▶ DATASET CONTENT
* * * *
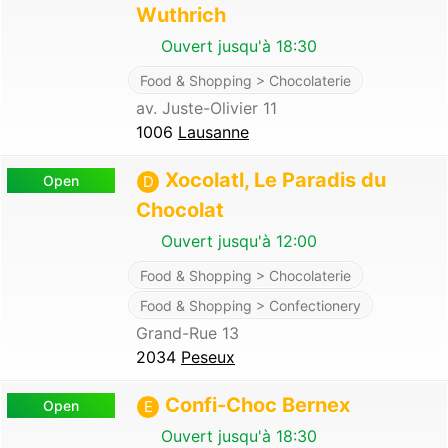
Wuthrich
Ouvert jusqu'à 18:30
Food & Shopping > Chocolaterie
av. Juste-Olivier 11
1006
Lausanne
Xocolatl, Le Paradis du
Open
D
Chocolat
Ouvert jusqu'à 12:00
Food & Shopping > Chocolaterie
Food & Shopping > Confectionery
Grand-Rue 13
2034
Peseux
Confi-Choc Bernex
Open
E
Ouvert jusqu'à 18:30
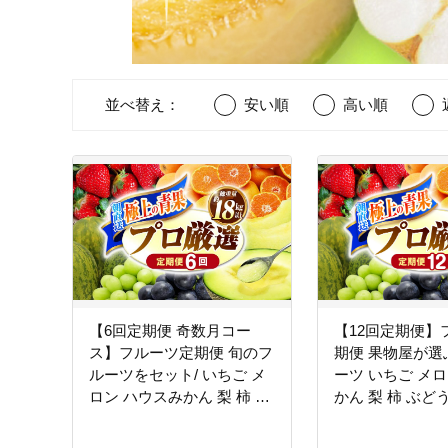
並べ替え：
安い順
高い順
【6回定期便 奇数月コー
【12回定期便】
ス】フルーツ定期便 旬のフ
期便 果物屋が選
ルーツをセット/ いちご メ
ーツ いちご メロ
ロン ハウスみかん 梨 柿 な
かん 梨 柿 ぶどう
ど / 定期便 旬 フルーツ 果
物定期便 フルー
物 春フルーツ 夏フルーツ
果物 春フルーツ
* * * *
▶ WHAT TO WORK ON
Set down the data exactly as it appears, without any images.

▶ SOLUTION TO THIS TASK
Wuthrich
Ouvert jusqu'à 18:30
Food & Shopping > Chocolaterie
av. Juste-Olivier 11
1006
Lausanne
Xocolatl, Le Paradis du
Open
D
Chocolat
Ouvert jusqu'à 12:00
Food & Shopping > Chocolaterie
Food & Shopping > Confectionery
Grand-Rue 13
2034
Peseux
Confi-Choc Bernex
Open
E
Ouvert jusqu'à 18:30
並べ替え：
安い順
高い順
【6回定期便 奇数月コー
【12回定期便】
ス】フルーツ定期便 旬のフ
期便 果物屋が選
ルーツをセット/ いちご メ
ーツ いちご メロ
ロン ハウスみかん 梨 柿 な
かん 梨 柿 ぶどう
ど / 定期便 旬 フルーツ 果
物定期便 フルー
物 春フルーツ 夏フルーツ
果物 春フルーツ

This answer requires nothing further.